*TASK DETAILS:*
Go through the material line by line and copy each one with the word "left".

*DATASET EXTRACT:*
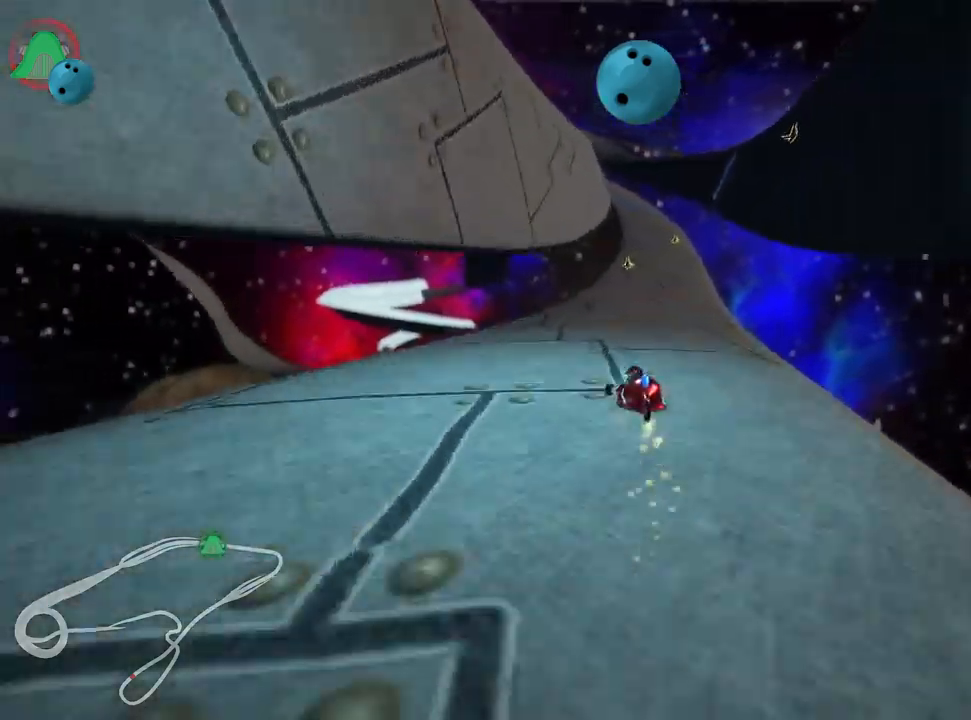
{"keys": ["right", "up"], "events": [[417, "skid", "up"]]}
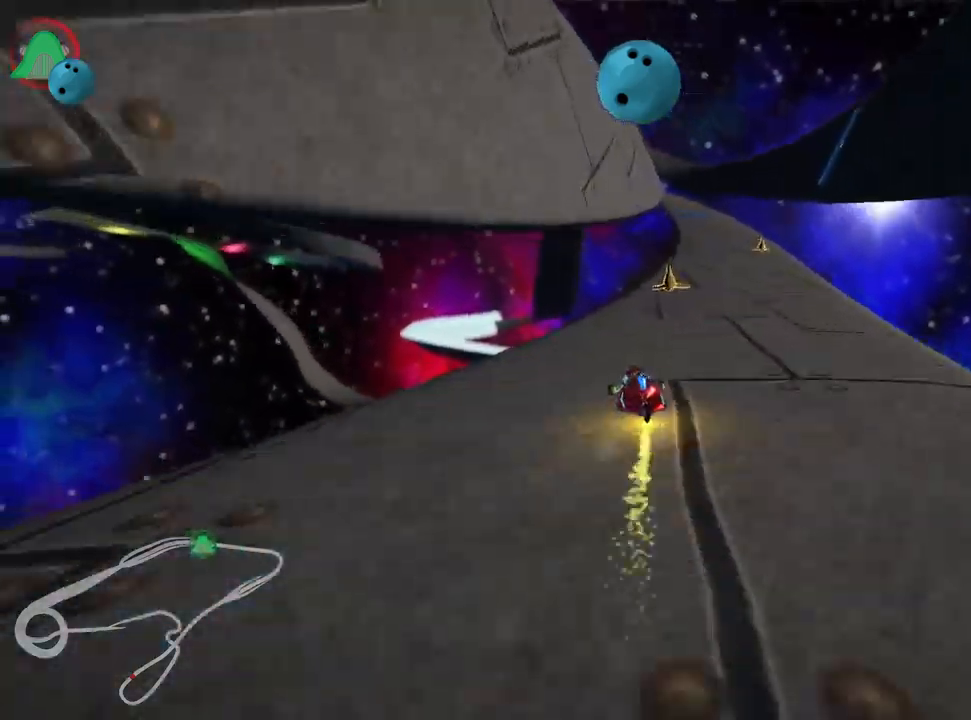
{"keys": ["left", "up"], "events": [[167, "right", "up"], [334, "left", "down"]]}
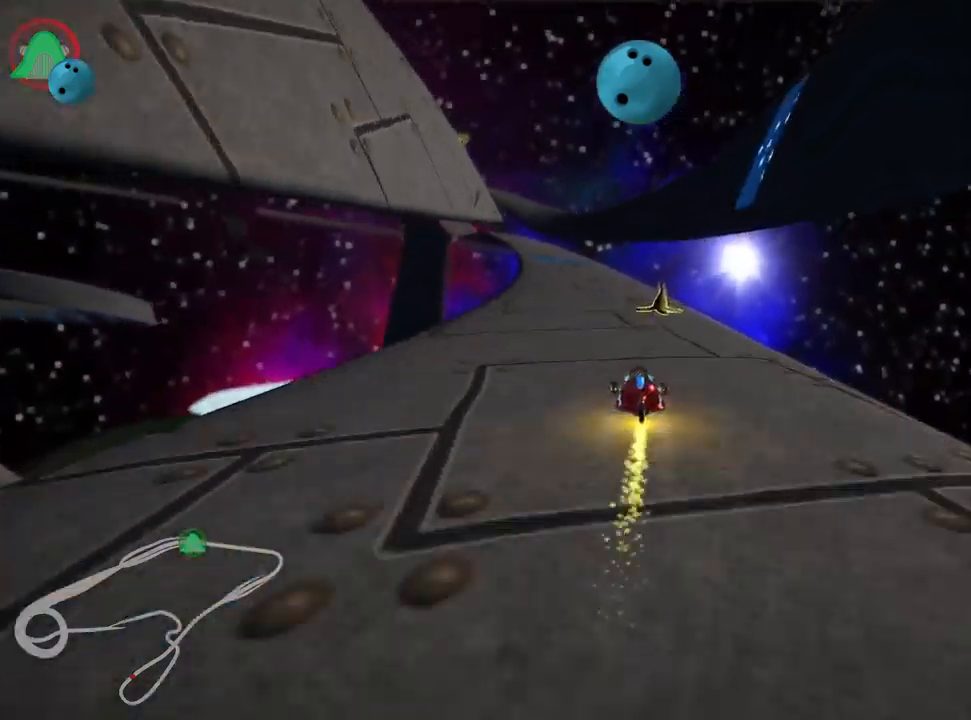
{"keys": ["up"], "events": [[67, "left", "up"]]}
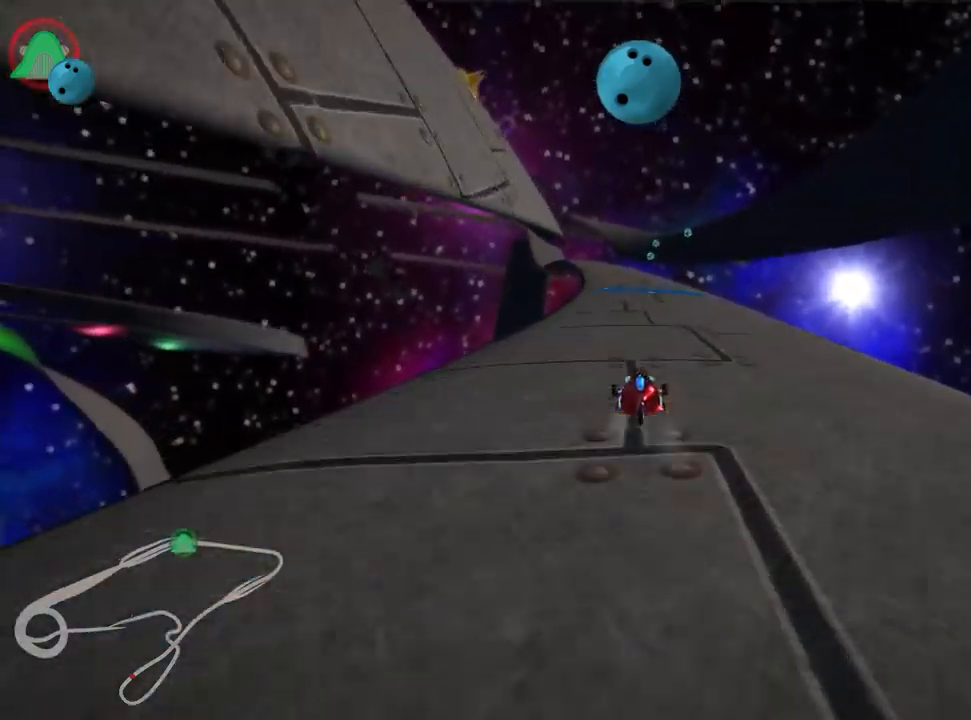
{"keys": ["up"], "events": [[267, "left", "down"], [434, "left", "up"]]}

*YOUR RESPONSE:*
{"keys": ["left", "up"], "events": [[167, "right", "up"], [334, "left", "down"]]}
{"keys": ["up"], "events": [[67, "left", "up"]]}
{"keys": ["up"], "events": [[267, "left", "down"], [434, "left", "up"]]}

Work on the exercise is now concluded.